Haram, Yapılması din tarafından yasaklanan fiildir.

Sözlükte “yasak, yasaklanan, helal olmayan” gibi anlamlara gelir. Terim olarak, dinde kesin ve bağlayıcı bir üslupla yapılmaması istenen fiilleri ve davranışları ifade eder. Muharrem, hurmet, mahzur, menhiyyün anh, memnû, mâsiyet, zenb, günah, kabih, seyyie gibi bazı kavramlar da “yasaklanan şey” veya “suç” mânasında haramla aynı veya yakın anlamda kullanılır. Yasaklama işine “tahrîm” ve “hazr” denilir.

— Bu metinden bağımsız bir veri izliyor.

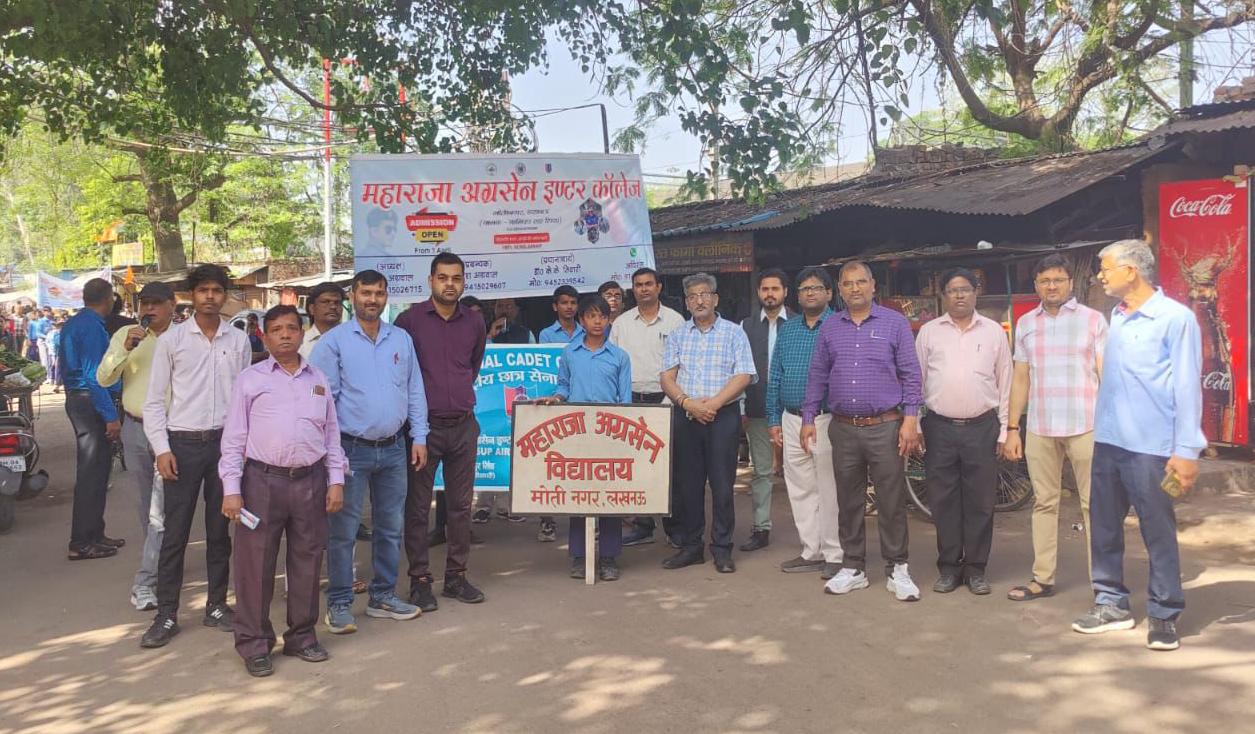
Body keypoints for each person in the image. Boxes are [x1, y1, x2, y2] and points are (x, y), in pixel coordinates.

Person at [1071, 240, 1205, 652]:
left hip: (1151, 448)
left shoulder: (1175, 319)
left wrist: (1187, 450)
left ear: (1131, 271)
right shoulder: (1118, 316)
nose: (1100, 275)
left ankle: (1164, 612)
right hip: (1108, 441)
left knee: (1157, 530)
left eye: (1106, 268)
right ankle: (1111, 603)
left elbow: (1188, 387)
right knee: (1104, 528)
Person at [218, 305, 347, 677]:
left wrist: (336, 480)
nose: (286, 335)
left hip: (310, 481)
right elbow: (234, 438)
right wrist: (231, 489)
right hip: (261, 482)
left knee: (307, 560)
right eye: (277, 329)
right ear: (265, 335)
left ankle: (302, 636)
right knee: (255, 565)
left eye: (292, 328)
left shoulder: (318, 379)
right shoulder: (250, 380)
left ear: (303, 333)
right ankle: (255, 643)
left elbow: (331, 435)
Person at [310, 269, 430, 635]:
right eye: (365, 293)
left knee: (390, 527)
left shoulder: (401, 339)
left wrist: (420, 436)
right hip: (350, 450)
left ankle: (382, 597)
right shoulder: (333, 343)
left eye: (378, 293)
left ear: (386, 296)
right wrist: (330, 455)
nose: (372, 299)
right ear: (353, 296)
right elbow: (323, 403)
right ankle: (339, 604)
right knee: (343, 532)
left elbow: (414, 389)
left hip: (394, 449)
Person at [140, 264, 253, 649]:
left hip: (224, 445)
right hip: (182, 445)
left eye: (216, 290)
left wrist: (241, 451)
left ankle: (217, 605)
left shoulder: (238, 341)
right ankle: (166, 614)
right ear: (191, 295)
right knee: (175, 533)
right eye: (203, 290)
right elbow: (154, 402)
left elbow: (244, 401)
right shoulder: (172, 340)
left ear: (225, 296)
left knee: (220, 530)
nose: (210, 297)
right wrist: (162, 449)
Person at [801, 261, 923, 602]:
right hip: (843, 428)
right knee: (848, 500)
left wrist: (911, 419)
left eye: (860, 282)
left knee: (891, 500)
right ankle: (853, 567)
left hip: (885, 426)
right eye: (848, 283)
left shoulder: (894, 323)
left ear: (873, 286)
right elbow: (818, 374)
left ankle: (897, 568)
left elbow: (911, 374)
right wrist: (809, 417)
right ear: (839, 290)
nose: (854, 288)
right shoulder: (831, 327)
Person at [1003, 255, 1107, 602]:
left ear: (1070, 283)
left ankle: (1104, 584)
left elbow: (1106, 373)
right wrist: (1013, 427)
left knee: (1094, 505)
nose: (1052, 286)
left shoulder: (1093, 320)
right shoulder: (1026, 323)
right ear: (1036, 285)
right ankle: (1042, 578)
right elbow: (1021, 378)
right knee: (1044, 503)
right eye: (1045, 280)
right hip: (1041, 426)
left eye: (1058, 280)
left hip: (1086, 424)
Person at [394, 252, 488, 612]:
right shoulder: (410, 321)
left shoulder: (474, 322)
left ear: (463, 282)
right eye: (443, 277)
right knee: (418, 508)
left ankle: (456, 577)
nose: (450, 284)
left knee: (461, 507)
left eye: (456, 278)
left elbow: (473, 365)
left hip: (463, 426)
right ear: (431, 280)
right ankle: (419, 580)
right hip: (423, 430)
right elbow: (400, 372)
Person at [915, 268, 1012, 596]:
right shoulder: (929, 332)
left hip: (982, 427)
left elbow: (1006, 381)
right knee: (943, 501)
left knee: (981, 502)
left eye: (965, 289)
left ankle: (976, 569)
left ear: (976, 292)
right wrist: (916, 423)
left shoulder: (994, 332)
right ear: (943, 295)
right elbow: (916, 381)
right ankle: (948, 568)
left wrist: (1005, 431)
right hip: (939, 427)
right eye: (953, 290)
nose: (959, 295)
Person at [660, 273, 756, 573]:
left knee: (723, 485)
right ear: (687, 303)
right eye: (693, 296)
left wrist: (712, 405)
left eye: (704, 294)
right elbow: (667, 377)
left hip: (722, 416)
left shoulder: (734, 333)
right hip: (686, 415)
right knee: (688, 485)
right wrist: (687, 403)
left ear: (715, 299)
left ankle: (722, 548)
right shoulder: (677, 334)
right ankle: (691, 547)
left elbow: (743, 375)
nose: (699, 300)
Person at [97, 281, 177, 611]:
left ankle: (147, 578)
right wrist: (125, 349)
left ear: (173, 305)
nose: (150, 309)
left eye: (157, 303)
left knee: (161, 508)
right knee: (146, 504)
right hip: (134, 428)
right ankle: (158, 559)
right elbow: (103, 378)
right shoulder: (126, 335)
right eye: (145, 303)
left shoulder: (183, 337)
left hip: (170, 434)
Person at [540, 294, 632, 580]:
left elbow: (625, 400)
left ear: (608, 320)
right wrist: (556, 398)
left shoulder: (620, 357)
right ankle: (580, 556)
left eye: (602, 316)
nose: (597, 322)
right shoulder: (569, 353)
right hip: (577, 432)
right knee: (579, 494)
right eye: (591, 316)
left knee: (610, 496)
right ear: (582, 320)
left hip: (610, 432)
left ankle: (609, 557)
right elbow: (563, 386)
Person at [766, 267, 843, 578]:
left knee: (829, 489)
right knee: (800, 489)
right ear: (796, 296)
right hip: (790, 418)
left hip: (826, 419)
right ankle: (811, 551)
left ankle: (835, 554)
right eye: (804, 289)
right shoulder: (788, 330)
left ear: (829, 293)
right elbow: (775, 375)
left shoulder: (839, 325)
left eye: (816, 288)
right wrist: (773, 419)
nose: (810, 293)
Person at [610, 268, 686, 547]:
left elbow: (684, 363)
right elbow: (613, 365)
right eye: (639, 285)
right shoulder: (621, 324)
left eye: (648, 284)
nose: (644, 289)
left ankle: (674, 528)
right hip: (631, 402)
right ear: (633, 289)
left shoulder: (676, 321)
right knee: (637, 467)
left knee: (670, 467)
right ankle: (643, 525)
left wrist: (672, 399)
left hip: (667, 401)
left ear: (659, 287)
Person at [61, 278, 123, 561]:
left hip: (81, 399)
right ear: (108, 299)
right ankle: (82, 542)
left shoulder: (77, 323)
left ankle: (95, 534)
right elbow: (94, 376)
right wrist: (110, 416)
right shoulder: (92, 327)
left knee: (98, 472)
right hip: (89, 402)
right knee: (91, 473)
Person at [739, 268, 793, 552]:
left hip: (795, 409)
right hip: (758, 406)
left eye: (775, 288)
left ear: (785, 292)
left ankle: (813, 534)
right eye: (765, 289)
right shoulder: (746, 326)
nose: (770, 294)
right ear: (759, 292)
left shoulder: (799, 323)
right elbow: (738, 369)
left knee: (802, 471)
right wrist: (741, 406)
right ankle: (761, 528)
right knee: (761, 471)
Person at [535, 284, 583, 541]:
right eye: (564, 302)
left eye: (573, 302)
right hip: (554, 401)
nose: (569, 307)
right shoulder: (546, 335)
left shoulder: (587, 331)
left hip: (581, 402)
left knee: (580, 463)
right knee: (550, 463)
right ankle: (547, 521)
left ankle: (586, 519)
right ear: (555, 306)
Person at [300, 282, 346, 359]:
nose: (333, 306)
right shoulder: (300, 343)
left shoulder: (353, 341)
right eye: (325, 302)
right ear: (312, 308)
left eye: (337, 303)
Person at [46, 319, 63, 391]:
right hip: (59, 353)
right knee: (58, 368)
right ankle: (57, 385)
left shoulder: (68, 333)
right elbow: (56, 344)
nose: (61, 327)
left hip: (68, 354)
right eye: (59, 326)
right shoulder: (55, 334)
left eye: (62, 325)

Yüce Allah insanları inanç ve davranışları konusunda bu dünya hayatında imtihana tâbi tutmuş ve bu imtihanın sonucuna göre de âhirette kendilerine mükâfat veya ceza verileceğini bildirmiştir. Buna göre bütün insanlar Allah’ı tanımak, O’na ve elçilerine itaat etmekle yükümlü tutulmuştur. Bu yükümlülük doğrultusunda insanların fiil ve davranışları ile ilgili dini hükümler beş gruba ayrılmıştır: Yapılması kesin bir şekilde istenilen fiiller farz-vâcip, yapılması teşvik edilen fiiller mendup, yapılıp yapılmaması kişinin tercihine bırakılan fiiller mübah, yapılmaması teşvik edilen fiiller mekruh, yapılması kesin şekilde yasaklanan fiiller ise haramı oluşturur.

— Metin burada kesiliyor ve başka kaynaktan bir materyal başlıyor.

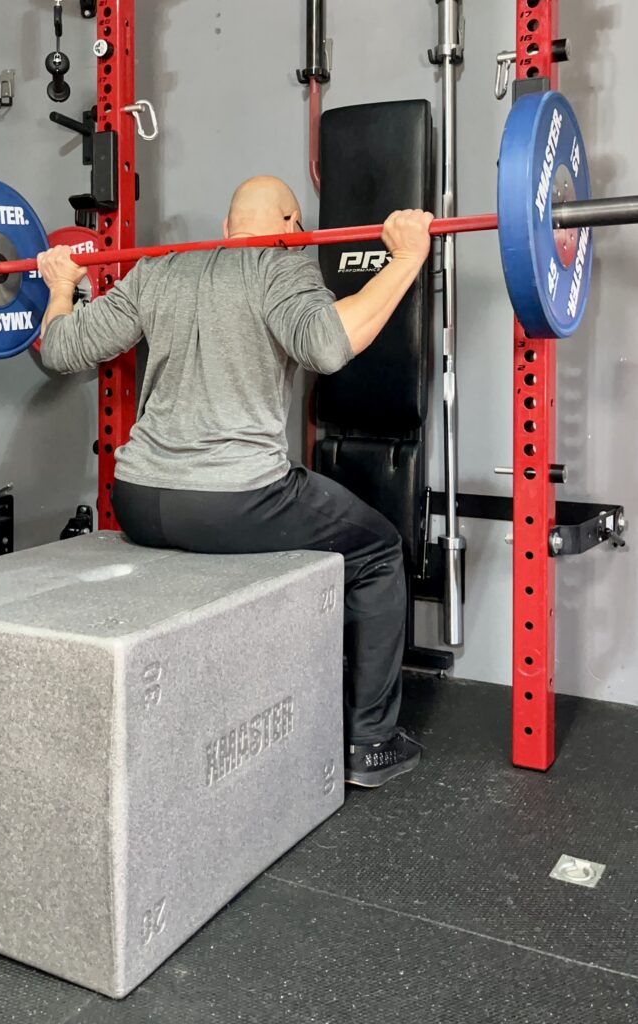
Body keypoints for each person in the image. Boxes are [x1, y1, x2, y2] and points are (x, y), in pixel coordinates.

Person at [37, 176, 434, 788]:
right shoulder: (282, 262)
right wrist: (407, 258)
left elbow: (61, 347)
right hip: (234, 502)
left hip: (138, 499)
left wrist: (62, 287)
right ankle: (370, 743)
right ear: (293, 226)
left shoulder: (158, 269)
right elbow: (328, 347)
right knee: (380, 550)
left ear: (225, 230)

İslam âlimlerinin çoğunluğu, dayandığı delilin (âyet ve hadis) kesin veya kesin olmayışına bakmaksızın dinen kesin bir şekilde/üslupla yasaklanan fiillerin tamamını haram olarak değerlendirirken Hanefiler yasağın dayandığı delilin mahiyetini de göz önüne alarak bu tür fiilleri haram ve harama yakın (tahrîmen) mekruh olmak üzere iki kategoriye ayırır. Onlara göre açık kesin bir delille ve açık ve kesin bir üslupla yasaklanan fiiller haram; kesin olmayan (zanni) bir delille veya daha hafif bir üslupla yasaklanan fiiller harama yakın mekruh kategorisini oluşturur. Hanefiler’in yaptığı bu ayırım, bir bakıma farz ve vâcip ayırımının karşıtı niteliğindedir. Şöyle ki, bir fiilin kesin bir şekilde yapılmasının istenmesi kesin bir delile dayanıyorsa farz, kesin olmayan bir delile dayanıyorsa vâcip hükmü sabit olur (bk. EF’AL-i MÜKELLEFÎN; HÜKÜM; MEKRUH).

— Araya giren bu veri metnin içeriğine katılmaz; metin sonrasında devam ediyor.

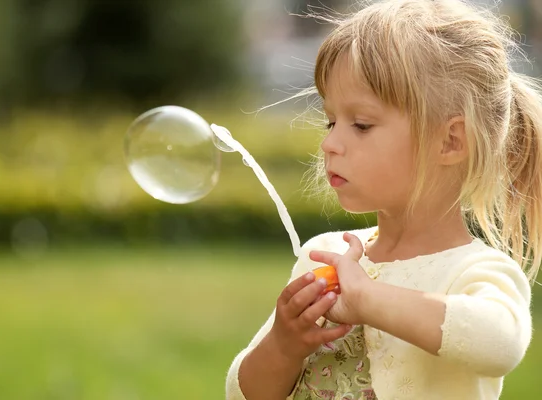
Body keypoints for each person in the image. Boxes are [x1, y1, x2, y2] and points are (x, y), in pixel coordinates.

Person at [225, 0, 542, 399]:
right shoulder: (325, 255)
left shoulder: (474, 271)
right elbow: (242, 393)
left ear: (450, 141)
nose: (329, 143)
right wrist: (284, 345)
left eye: (361, 124)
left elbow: (500, 343)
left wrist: (369, 300)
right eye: (331, 121)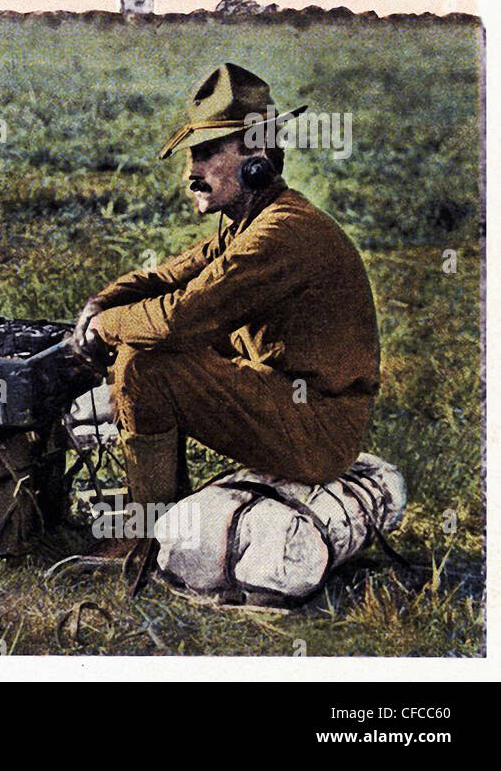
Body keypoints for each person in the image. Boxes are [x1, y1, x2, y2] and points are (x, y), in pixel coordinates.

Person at [72, 63, 380, 560]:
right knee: (151, 338)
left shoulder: (283, 232)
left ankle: (146, 538)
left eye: (206, 153)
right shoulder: (249, 223)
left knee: (146, 361)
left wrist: (104, 328)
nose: (190, 173)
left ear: (257, 154)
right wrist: (100, 304)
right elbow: (165, 277)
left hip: (317, 429)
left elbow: (177, 316)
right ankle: (163, 519)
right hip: (292, 405)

İslam’da helal ve haram fiil veya nesneleri belirleme yetkisi sadece Allah’a aittir. Allah’ın hükümleri de bizzat Kur’an-ı Kerim’de veya Hz. Peygamber’in sünnetinde beyan edilir. Dolayısıyla dinen helal kılınmış bir fiil veya nesnenin daha fazla dindarlık arzusu ya da bilgisizlik sebebiyle insanlar tarafından haram sayılması yasaklandığı gibi, haram olan şeylerin bir menfaat, nefsî arzular veya bilgisizlikten dolayı helal sayılması da yasaklanmıştır. Nitekim Kur’ân-Kerim’de, “Ey iman edenler! Allah’ın size helal kıldığı iyi ve temiz nimetleri haram kılarak haddi aşmayın. Allah haddi aşanları sevmez” (el-Mâide 5/87); “Hiçbir delile dayanmadan ‘Şu helaldir, bu haramdır’ diye yalan söyleyerek Allah’a iftira etmeyin. Çünkü iftira ederek Allah adına yalan uyduranlar asla iflah olmazlar” (en-Nahl 16/116) buyurulmaktadır. Buna göre bir şeyin helal ya da haram kılınması Allah’a has bir yetkidir. Dinde neyin helal neyin haram kıldığının tespit edilmesi, ancak Kur’ân-ı Kerim ve hadislerden hüküm çıkarabilecek yetkinliğe sahip âlimler tarafından gerekli araştırma yapıldıktan sonra mümkün olabilir.

Türleri

Haramlar, bir şeyin bizzat kendisinde (aslında) bulunan bir nitelik sebebiyle yahut haricî bir vasıf veya ilişki sebebiyle haram kılınışına göre ikiye ayrılır:

1. Aslı itibariyle (li-zâtihî veya li-aynihî) haram. Bu tür haram, harici veya geçici bir sebebe

dayanmaksızın kendi niteliğinden dolayı yasaklanmış fiil ya da nesneyi ifade eder. Mesela hırsızlık, zina, domuz, kendiliğinden ölmüş hayvan eti, şarap gibi fiil ve nesnelerin haram kılınması böyledir.
2. Kendisi dışında başka bir sebeple (li-gayrihi)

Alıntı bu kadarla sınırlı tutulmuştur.